Exercise details »
Please reproduce the data exactly and omit the pictures.

Extracted records »
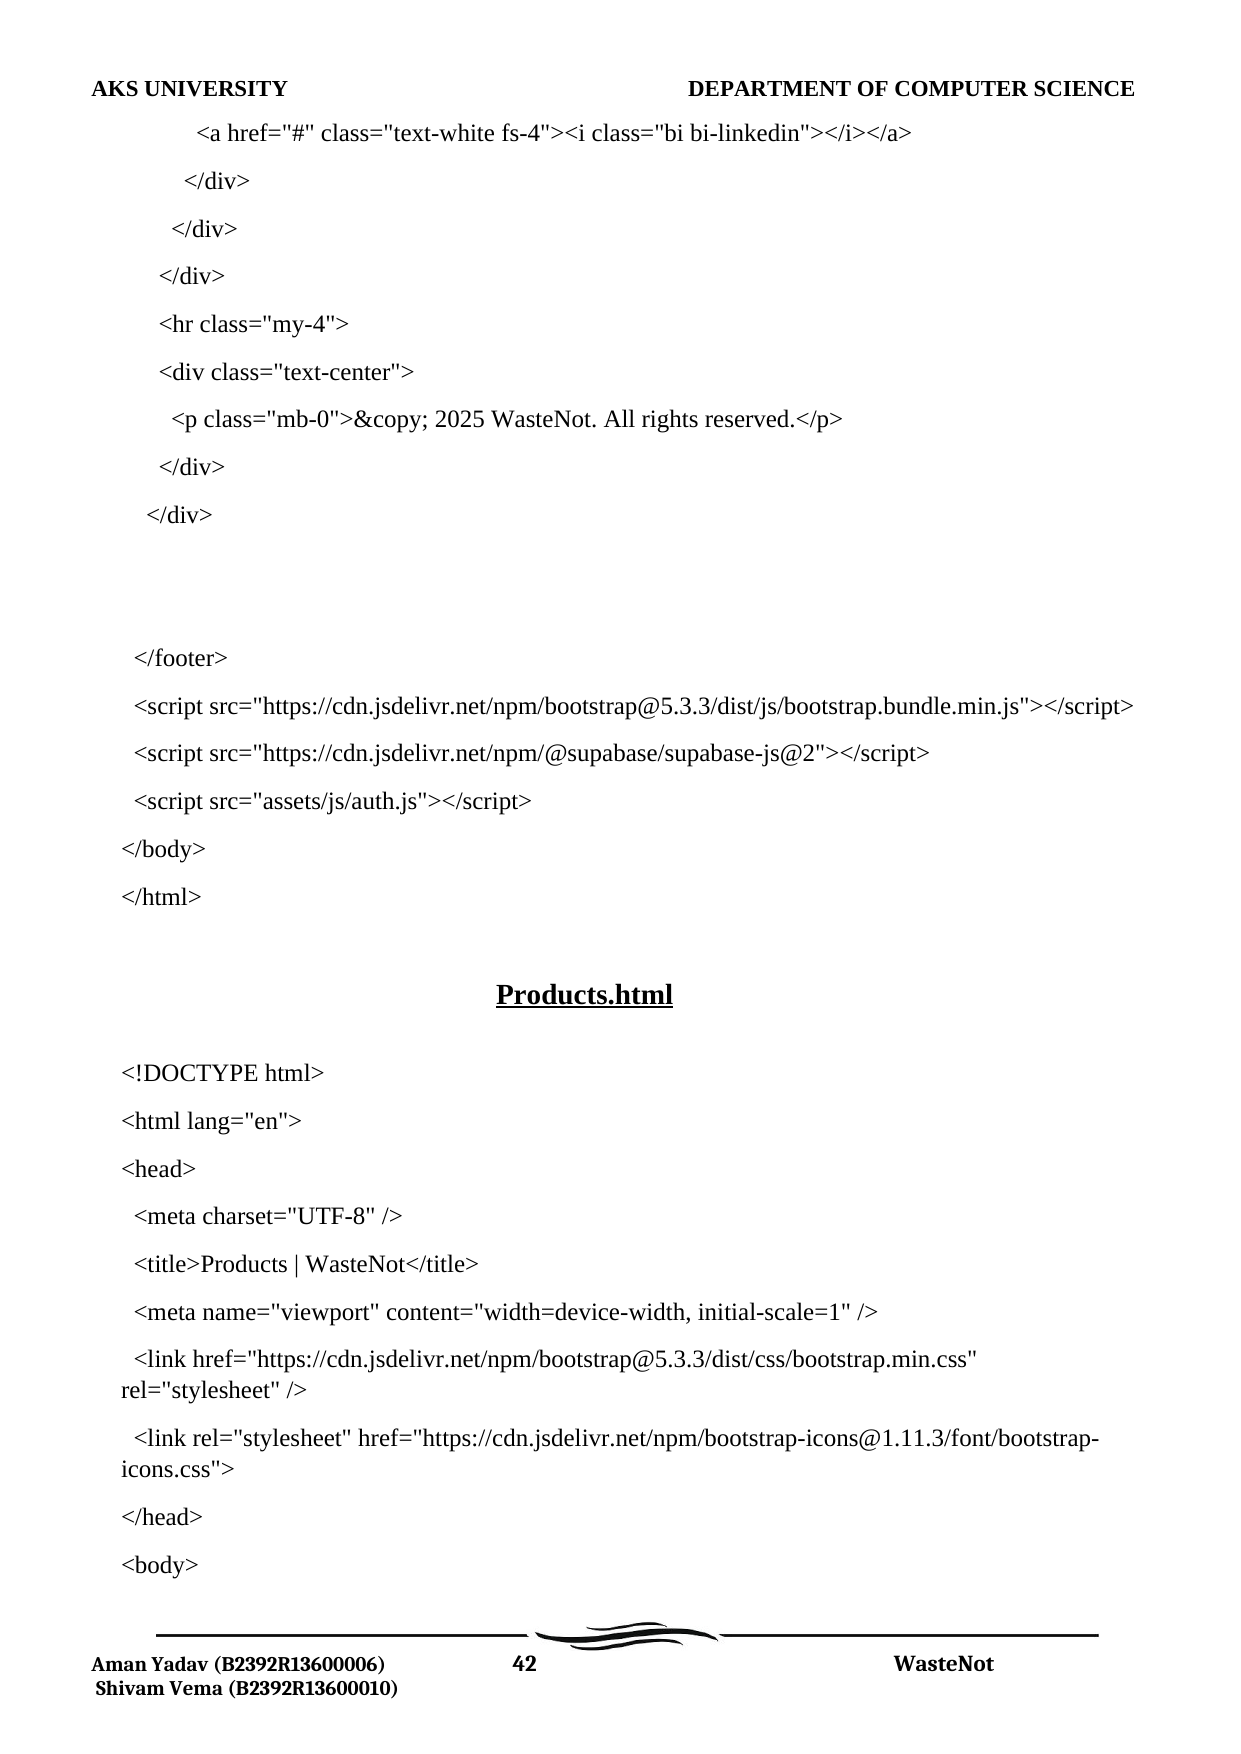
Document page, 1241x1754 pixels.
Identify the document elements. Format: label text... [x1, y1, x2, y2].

text <meta charset="UTF-8" /> [121, 1201, 1162, 1230]
text Products.html [121, 977, 1162, 1011]
text </html> [121, 882, 1162, 910]
text <link rel="stylesheet" href="https://cdn.jsdelivr.net/npm/bootstrap-icons@1.11.3/font/bootstrap-icons.css"> [121, 1423, 1162, 1483]
text <body> [121, 1550, 1162, 1578]
text </footer> [121, 643, 1162, 672]
text </head> [121, 1502, 1162, 1531]
text </div> [121, 261, 1162, 290]
text <div class="text-center"> [121, 357, 1162, 386]
text <script src="assets/js/auth.js"></script> [121, 786, 1162, 815]
text </div> [121, 214, 1162, 242]
text <link href="https://cdn.jsdelivr.net/npm/bootstrap@5.3.3/dist/css/bootstrap.min.css" rel="stylesheet" /> [121, 1344, 1162, 1404]
text </div> [121, 452, 1162, 481]
text <a href="#" class="text-white fs-4"><i class="bi bi-linkedin"></i></a> [121, 118, 1162, 147]
text </div> [121, 500, 1162, 529]
text <script src="https://cdn.jsdelivr.net/npm/@supabase/supabase-js@2"></script> [121, 738, 1162, 767]
text <p class="mb-0">&copy; 2025 WasteNot. All rights reserved.</p> [121, 404, 1162, 433]
text <!DOCTYPE html> [121, 1058, 1162, 1087]
text </div> [121, 166, 1162, 195]
text <head> [121, 1154, 1162, 1182]
text <title>Products | WasteNot</title> [121, 1249, 1162, 1278]
picture [156, 1618, 1100, 1651]
text <meta name="viewport" content="width=device-width, initial-scale=1" /> [121, 1297, 1162, 1326]
text <hr class="my-4"> [121, 309, 1162, 338]
text </body> [121, 834, 1162, 863]
text <html lang="en"> [121, 1106, 1162, 1135]
text <script src="https://cdn.jsdelivr.net/npm/bootstrap@5.3.3/dist/js/bootstrap.bundle.min.js"></script> [121, 691, 1162, 719]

Answer section »
Document page, 1241x1754 pixels.
Identify the document elements. Format: label text... [x1, y1, x2, y2].

text <meta charset="UTF-8" /> [121, 1201, 1162, 1230]
text Products.html [121, 977, 1162, 1011]
text </html> [121, 882, 1162, 910]
text <link rel="stylesheet" href="https://cdn.jsdelivr.net/npm/bootstrap-icons@1.11.3/font/bootstrap-icons.css"> [121, 1423, 1162, 1483]
text <body> [121, 1550, 1162, 1578]
text </footer> [121, 643, 1162, 672]
text </head> [121, 1502, 1162, 1531]
text </div> [121, 261, 1162, 290]
text <div class="text-center"> [121, 357, 1162, 386]
text <script src="assets/js/auth.js"></script> [121, 786, 1162, 815]
text </div> [121, 214, 1162, 242]
text <link href="https://cdn.jsdelivr.net/npm/bootstrap@5.3.3/dist/css/bootstrap.min.css" rel="stylesheet" /> [121, 1344, 1162, 1404]
text </div> [121, 452, 1162, 481]
text <a href="#" class="text-white fs-4"><i class="bi bi-linkedin"></i></a> [121, 118, 1162, 147]
text </div> [121, 500, 1162, 529]
text <script src="https://cdn.jsdelivr.net/npm/@supabase/supabase-js@2"></script> [121, 738, 1162, 767]
text <p class="mb-0">&copy; 2025 WasteNot. All rights reserved.</p> [121, 404, 1162, 433]
text <!DOCTYPE html> [121, 1058, 1162, 1087]
text </div> [121, 166, 1162, 195]
text <head> [121, 1154, 1162, 1182]
text <title>Products | WasteNot</title> [121, 1249, 1162, 1278]
picture [156, 1618, 1100, 1651]
text <meta name="viewport" content="width=device-width, initial-scale=1" /> [121, 1297, 1162, 1326]
text <hr class="my-4"> [121, 309, 1162, 338]
text </body> [121, 834, 1162, 863]
text <html lang="en"> [121, 1106, 1162, 1135]
text <script src="https://cdn.jsdelivr.net/npm/bootstrap@5.3.3/dist/js/bootstrap.bundle.min.js"></script> [121, 691, 1162, 719]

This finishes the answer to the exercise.